Safety first as kids join the bicycle commute at a young age

Niesha Lofing

Raleigh White, 2, is an entertaining front-seat driver.

Snuggled in the Bobike safety seat atop the front of her mom’s bicycle, she points out other cyclists to Mina White as they pass by, providing a running commentary during the five-mile trek from their Tahoe Park, Calif., home to downtown Sacramento.

From her vantage point near mom’s handlebars, Raleigh – yes, named for one of the oldest bicycle companies in the world – can giggle at dogs and feel the spring breeze tickle her face.

The bicycle commute means a workout for 34-year-old Mina White, but it also affords her quality time with her daughter and a chance to maintain a beloved pastime.

“I used to bike to work before we had her and didn’t want to go back to using a car full time just because I had a baby,” White said. “It’s nice to be able to do this with her and show her that biking to work is a good thing to do in terms of exercise.”

Though White uses a bike trailer in winter months, she prefers the front-mounted seat because it seems a bit safer.

“(Drivers) are a little more careful when they see her, especially when she’s in front,” White said.

And when you’re riding with precious kid cargo, safety reigns supreme.

While there’s no one safest method of towing children on bikes, most important is to find the style that works best for the family.

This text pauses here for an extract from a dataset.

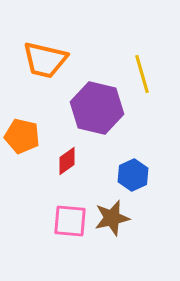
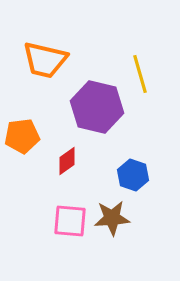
yellow line: moved 2 px left
purple hexagon: moved 1 px up
orange pentagon: rotated 20 degrees counterclockwise
blue hexagon: rotated 16 degrees counterclockwise
brown star: rotated 9 degrees clockwise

Chris Dougherty, 38, and his daughter have tried a front-mounted safety seat and a trailer. Dougherty preferred the WeeRide seat – which his 4-year-old daughter has since outgrown – if only because it seemed a little safer.

If a crash had happened, he could have put his arms around his daughter to shield her from the fall, he said.

“But really, I think a lot of these things are illusions of safety rather than actually being safer,” he said.

It helps that Sacramento is a fairly safe place to bike with children, said Dougherty, a board member of the Sacramento Area Bicycle Advocates.

Drivers seem to pay attention to cyclists with trailers and tend to give wide berths to parents towing kids.

But that doesn’t mean Dougherty, a transportation planner, wouldn’t like to see more infrastructure for cycling in the city.

Protected bike lanes or a cycling track, which essentially is a bike lane that runs between the sidewalk and parked cars, would be great, especially in high-traffic corridors, he said.

On some streets, all it would take to change that is some paint to do the restriping.

“We have some challenges here,” he said. “Some lane designs and street designs are really auto-heavy and are designs that don’t favor cyclists much.”

May is Bike Safety Month, and includes Bike to Work Week May 16-20.

I’m committing to commute via bike from our Land Park home to work next week as well.

Sure, it means earlier mornings, pulling 70 pounds of resistance in the trailer and remembering to pack snacks and water for them for the ride home.

But it also means an entertaining workout, funny conversations about sights and smells and the tinkling laughter of children filling my ears.